-- Extrait --
Le « gearless » (mot à mot en anglais : « sans engrenages ») est bien la suppression de tous les engrenages, bielles ou divers systèmes de transmission. Cette très intéressante technique a son heure de gloire aux Etats-Unis lors des débuts de la traction électrique, vers la fin du XIXe siècle. Elle consiste à monter des moteurs directement sur les axes des essieux moteurs des locomotives, l’induit du moteur étant calé directement sur l’axe de l’essieu. En somme c’est l’essieu qui devient le moteur, ou, si l’on veut, le moteur qui se construit autour du corps d’essieu, entre les roues.

Aucune transmission et aucune démultiplication n’intervient donc pour transmettre l’effort du moteur aux roues, ces dernières tournant directement avec le moteur lui-même dont elles font, en fait, partie. C’est, en quelque sorte, la solution retenue par certains constructeurs d’automobiles électriques actuelles qui placent le moteur dans la roue.

L’avantage, à l’époque du chemin de fer naissant, est une très grande simplicité mécanique, avec des moteurs tournant à faible vitesse donc peu usés, avec l’absence de pièces d’usure comme les engrenages, avec un très grand rendement mécanique. Mais les inconvénients sont nombreux: il faut un grand entrefer entre l’inducteur (ou le stator) et l’induit (ou le rotor) du moteur pour permettre les divers débattements de l’essieu et de l’induit qui sont solidaires, et ce fort entrefer, pouvant atteindre jusqu’à 20 mm, diminue d’autant les performances du moteur. En outre les masses non suspendues sont importantes et donnent une mauvaise tenue de voie à grande vitesse – bien que, sur une « Pacific » à vapeur, par exemple, l’essieu moteur pèse plus de 5 tonnes (avec ses « coudes », ses manivelles, ses contrepoids) et n’ait jamais posé de problème spécifique, une fois bien équilibré.

Les techniques « gearless ».

Revenons sur ces techniques « gearless ». Dans ce système, l’induit (ou le rotor) du moteur est calé d’une manière concentrique sur l’essieu qu’il entraîne : ce qui fait qu’il n’y a pas d’engrenages entre le moteur et l’essieu. Le mot « gear » se traduit par « engrenage », sans compter d’autres sens nombreux en langue anglaise.

-- Données à examiner --
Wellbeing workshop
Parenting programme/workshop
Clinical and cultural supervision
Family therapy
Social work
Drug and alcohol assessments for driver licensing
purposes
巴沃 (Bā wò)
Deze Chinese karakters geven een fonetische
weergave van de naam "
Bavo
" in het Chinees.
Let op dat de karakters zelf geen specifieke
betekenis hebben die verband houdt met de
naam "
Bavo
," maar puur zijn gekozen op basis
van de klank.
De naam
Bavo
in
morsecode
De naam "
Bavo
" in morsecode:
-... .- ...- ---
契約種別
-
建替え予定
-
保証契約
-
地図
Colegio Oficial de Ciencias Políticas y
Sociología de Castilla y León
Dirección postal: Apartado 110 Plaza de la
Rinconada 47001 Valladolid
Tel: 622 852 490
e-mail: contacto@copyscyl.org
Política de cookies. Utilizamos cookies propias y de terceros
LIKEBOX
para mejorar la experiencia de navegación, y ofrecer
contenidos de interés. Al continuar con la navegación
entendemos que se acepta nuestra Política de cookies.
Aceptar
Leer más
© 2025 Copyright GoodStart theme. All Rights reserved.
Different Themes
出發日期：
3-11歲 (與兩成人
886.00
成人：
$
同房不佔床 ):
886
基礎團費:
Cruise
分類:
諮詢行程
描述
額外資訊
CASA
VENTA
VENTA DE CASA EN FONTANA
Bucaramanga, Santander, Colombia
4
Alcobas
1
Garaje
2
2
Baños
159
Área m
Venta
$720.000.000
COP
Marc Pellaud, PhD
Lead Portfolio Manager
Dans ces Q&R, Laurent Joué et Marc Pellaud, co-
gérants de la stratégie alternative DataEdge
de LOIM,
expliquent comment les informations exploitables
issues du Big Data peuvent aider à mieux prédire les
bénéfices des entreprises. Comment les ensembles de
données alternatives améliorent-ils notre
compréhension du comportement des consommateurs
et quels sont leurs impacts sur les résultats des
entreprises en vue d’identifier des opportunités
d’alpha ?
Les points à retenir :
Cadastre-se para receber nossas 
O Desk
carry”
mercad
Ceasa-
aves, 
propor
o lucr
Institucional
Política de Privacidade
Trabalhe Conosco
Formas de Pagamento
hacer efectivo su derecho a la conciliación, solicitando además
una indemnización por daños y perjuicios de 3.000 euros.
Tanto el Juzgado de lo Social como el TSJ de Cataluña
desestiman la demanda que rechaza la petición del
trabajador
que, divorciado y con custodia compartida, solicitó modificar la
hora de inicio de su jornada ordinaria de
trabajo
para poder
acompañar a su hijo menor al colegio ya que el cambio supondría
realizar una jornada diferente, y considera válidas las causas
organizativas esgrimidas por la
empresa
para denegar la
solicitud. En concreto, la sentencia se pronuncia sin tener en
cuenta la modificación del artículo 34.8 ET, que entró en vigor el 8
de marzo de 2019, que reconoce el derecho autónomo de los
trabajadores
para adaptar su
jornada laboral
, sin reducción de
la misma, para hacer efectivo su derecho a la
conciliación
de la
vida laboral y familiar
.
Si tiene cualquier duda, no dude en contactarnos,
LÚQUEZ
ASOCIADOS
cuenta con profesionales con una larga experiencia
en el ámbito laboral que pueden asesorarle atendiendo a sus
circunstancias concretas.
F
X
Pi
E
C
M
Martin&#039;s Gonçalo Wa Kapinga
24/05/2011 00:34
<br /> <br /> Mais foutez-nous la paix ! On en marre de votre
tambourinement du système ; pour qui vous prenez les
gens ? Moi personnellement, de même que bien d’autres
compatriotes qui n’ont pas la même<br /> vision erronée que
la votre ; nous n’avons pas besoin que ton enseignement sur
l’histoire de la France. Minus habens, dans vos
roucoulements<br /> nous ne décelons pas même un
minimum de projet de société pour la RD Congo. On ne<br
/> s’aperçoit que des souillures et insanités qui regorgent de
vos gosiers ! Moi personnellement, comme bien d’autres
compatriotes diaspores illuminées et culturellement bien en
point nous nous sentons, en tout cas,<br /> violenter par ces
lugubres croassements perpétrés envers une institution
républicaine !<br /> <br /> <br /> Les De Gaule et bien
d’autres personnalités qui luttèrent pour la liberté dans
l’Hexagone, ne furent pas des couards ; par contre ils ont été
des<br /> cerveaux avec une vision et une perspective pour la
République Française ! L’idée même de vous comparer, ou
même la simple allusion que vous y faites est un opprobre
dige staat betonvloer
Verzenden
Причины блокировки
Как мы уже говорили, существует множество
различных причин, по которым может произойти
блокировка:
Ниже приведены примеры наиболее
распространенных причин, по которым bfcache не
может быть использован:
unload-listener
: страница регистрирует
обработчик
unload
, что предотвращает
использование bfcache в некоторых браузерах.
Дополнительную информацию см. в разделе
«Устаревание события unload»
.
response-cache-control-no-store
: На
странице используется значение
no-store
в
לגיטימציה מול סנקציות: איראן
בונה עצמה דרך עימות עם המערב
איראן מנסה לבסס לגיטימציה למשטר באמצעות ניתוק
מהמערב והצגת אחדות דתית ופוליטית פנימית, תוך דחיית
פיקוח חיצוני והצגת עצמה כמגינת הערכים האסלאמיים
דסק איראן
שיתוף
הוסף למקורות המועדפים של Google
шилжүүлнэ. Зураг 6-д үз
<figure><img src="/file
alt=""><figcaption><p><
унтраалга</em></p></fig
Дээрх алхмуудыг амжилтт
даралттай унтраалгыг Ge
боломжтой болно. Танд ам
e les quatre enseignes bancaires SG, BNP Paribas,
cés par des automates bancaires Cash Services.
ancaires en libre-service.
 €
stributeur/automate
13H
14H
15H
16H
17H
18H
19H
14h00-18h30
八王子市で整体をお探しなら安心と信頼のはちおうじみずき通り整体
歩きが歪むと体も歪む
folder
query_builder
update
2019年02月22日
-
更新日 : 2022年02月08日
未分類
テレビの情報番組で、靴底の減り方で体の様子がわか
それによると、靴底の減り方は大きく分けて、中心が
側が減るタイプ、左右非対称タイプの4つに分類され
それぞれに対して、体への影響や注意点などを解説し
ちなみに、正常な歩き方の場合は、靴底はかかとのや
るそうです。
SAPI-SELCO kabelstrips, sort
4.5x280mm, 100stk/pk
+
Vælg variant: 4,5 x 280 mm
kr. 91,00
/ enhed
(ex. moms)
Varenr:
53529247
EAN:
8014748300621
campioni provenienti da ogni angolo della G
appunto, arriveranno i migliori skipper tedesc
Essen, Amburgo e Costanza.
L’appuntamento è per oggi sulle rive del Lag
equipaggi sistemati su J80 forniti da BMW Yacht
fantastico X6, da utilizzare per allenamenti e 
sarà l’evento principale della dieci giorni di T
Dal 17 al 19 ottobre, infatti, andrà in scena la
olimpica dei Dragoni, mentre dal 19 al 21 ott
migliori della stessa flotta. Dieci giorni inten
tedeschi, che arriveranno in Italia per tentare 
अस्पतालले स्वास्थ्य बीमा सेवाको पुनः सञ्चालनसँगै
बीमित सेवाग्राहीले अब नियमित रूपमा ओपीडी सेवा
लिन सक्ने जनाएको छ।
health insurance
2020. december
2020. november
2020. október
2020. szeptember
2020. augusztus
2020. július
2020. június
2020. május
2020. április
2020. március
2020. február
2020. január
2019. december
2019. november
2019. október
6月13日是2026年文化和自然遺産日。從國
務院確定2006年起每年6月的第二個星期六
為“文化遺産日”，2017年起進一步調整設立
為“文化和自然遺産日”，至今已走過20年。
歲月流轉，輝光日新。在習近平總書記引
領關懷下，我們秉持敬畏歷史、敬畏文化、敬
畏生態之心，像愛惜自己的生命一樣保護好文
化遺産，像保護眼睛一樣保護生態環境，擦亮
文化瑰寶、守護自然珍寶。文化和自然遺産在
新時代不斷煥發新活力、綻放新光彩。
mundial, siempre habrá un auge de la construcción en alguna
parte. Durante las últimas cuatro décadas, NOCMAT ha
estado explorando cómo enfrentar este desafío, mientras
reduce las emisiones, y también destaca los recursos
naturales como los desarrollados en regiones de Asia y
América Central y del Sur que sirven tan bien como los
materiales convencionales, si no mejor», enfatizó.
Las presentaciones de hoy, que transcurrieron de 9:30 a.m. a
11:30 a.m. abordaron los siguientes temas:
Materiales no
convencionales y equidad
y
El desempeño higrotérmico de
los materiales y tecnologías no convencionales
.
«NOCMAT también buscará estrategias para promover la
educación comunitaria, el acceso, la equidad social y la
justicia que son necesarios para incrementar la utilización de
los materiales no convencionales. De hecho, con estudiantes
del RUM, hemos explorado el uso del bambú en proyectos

-- Consigne --
Reprenez l'extrait consacré aux moteurs « gearless » des locomotives à la suite de sa dernière phrase. Les enregistrements ne sont pas nécessaires ici.

-- Réponse --
On pourrait objecter que les locomotives à bielles n’ont pas d’engrenages, mais ce terme « gearless » n’est pas habituellement utilisé pour elles, et c’est bien la concentricité du rotor du moteur sur l’essieu qui compte pour justifier le terme. Si la transmission à bielles a bien été utilisée sur des locomotives électriques primitives avec une liaison directe entre un gros moteur lent et les roues, le tout tournant à la même vitesse, elle est bien là pour la même raison : éviter les engrenages dont la fragilité et l’inadaptation aux contraintes ferroviaires posent un sérieux problème à l’époque.

La transmission « gearless », beaucoup plus simple que les autres sur le plan mécanique, est très utilisée dès les débuts de la traction électrique. Elle demande simplement un moteur tournant à la même vitesse que l’essieu, donc un moteur lent, et lourd.

Il y a eu même des cas où la totalité du moteur, inducteur et induit, est entièrement portée par l’essieu, comme les moteurs de 3,2 tonnes asynchrones triphasés de l’automotrice Siemens des essais de vitesse à 210 km/h à Marienfeld en Allemagne en 1903. Mais la règle générale est que l’inducteur est fixé au châssis, ce qui limite à deux le nombre de pôles principaux, et exige un entrefer (= espace entre l’induit et l’inducteur) important, pour permettre les débattements verticaux de l’ensemble non suspendu. Un tel espace entre enduit et inducteur affaiblit le rendement du moteur et perturbe la commutation, car les balais de l’inducteur ont une trajectoire variable sur le collecteur selon les débattements relatifs. 

Les premiers essais de locomotives « gearless » aux Etats-Unis et en Europe.

En 1893, une locomotive américaine prototype à quatre moteurs, conçue par Sprague, Duncan et Hutchinson, circule, et utilise aussi des bielles pour améliorer l’adhérence : elle donne une puissance de 750 kW à 56 km/h. Sans bielles, cette technique est aussi utilisée sur les prototypes français à accumulateurs type A1A du réseaux du Nord en 1894, et 1B du Paris, Lyon et Méditerranée en 1897 essais qui  marquent les débuts de la traction électrique en France sur les grandes lignes de chemin de fer. Elle est aussi utilisée sur les trente-cinq locomotives type 1D de 1600 kW à courant continu livrées à partir de 1903 au New York Central aux États-Unis.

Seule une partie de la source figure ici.